Friday, August 28, 2009

Wells on The Fight over Executive Compensation in 1930s America

'No Man Can Be Worth $1,000,000 a Year:' The Fight Over Executive Compensation in 1930s America is a new paper by Harwell Wells, Temple University Beasley School of Law. Here's the abstract:

Challenges to executive compensation occupy today’s headlines, but as this Article shows fights over executive compensation have a long history. Executive compensation first took the national stage in the 1930s, when revelations of corporate chieftains’ million-dollar-a-year pay packages sparked outrage and campaigns to cap executive compensation through measures including new requirements for pay disclosure, litigation against boards of directors, punitive taxation, and direct government limits on pay. These campaigns forced lawmakers and courts to wrestle not only with angry voters and shareholders but also with fundamental questions: how, in an era when ownership and control had been separated, could the managers of the modern corporation be controlled? How much did executives, or anyone, deserve to be paid? And, who would decide?
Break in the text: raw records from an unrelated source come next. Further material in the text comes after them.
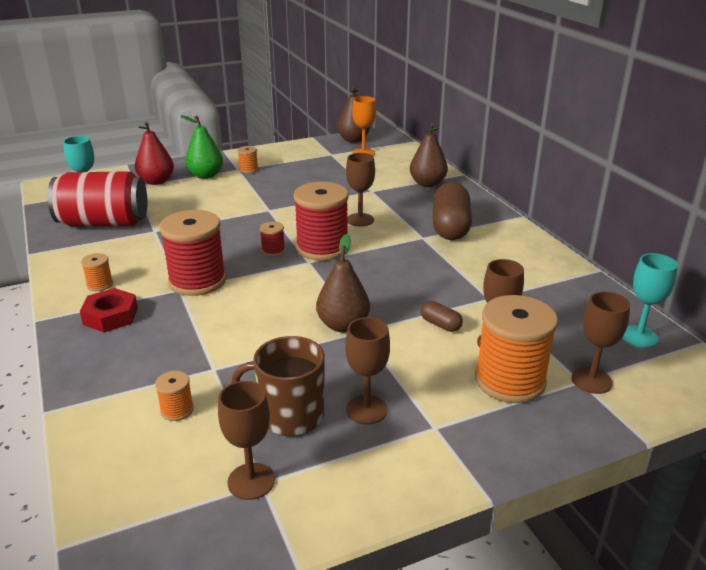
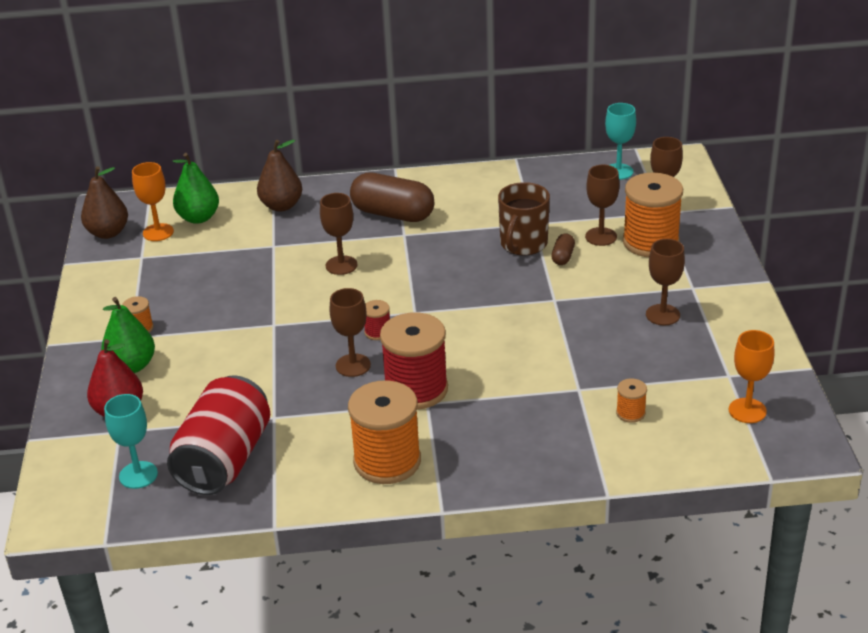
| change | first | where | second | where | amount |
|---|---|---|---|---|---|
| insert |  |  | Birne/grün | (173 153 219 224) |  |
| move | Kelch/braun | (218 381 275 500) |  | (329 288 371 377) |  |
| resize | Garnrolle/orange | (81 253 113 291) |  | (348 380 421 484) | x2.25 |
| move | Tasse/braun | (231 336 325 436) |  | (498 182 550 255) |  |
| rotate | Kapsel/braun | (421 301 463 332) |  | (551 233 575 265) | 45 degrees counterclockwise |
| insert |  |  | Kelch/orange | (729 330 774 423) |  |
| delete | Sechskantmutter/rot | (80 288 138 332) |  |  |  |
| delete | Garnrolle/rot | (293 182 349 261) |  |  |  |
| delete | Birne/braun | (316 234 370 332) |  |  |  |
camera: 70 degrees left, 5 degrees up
The fights revealed deep tensions between some legislators’ and courts’ desire to subject executive pay to a level of scrutiny and control not seen before or since, and their reluctance to become to entangled with the internal workings of corporations. The story told here is, in part, of the rise and fall of ambitious proposals to curb executive compensation and the success of more modest innovations. This Article, the first legal history of this overlooked episode, not only recounts the 1930s struggles but draws a contrast between the wide-ranging battles over compensation of seventy years ago and the today’s more narrow debates.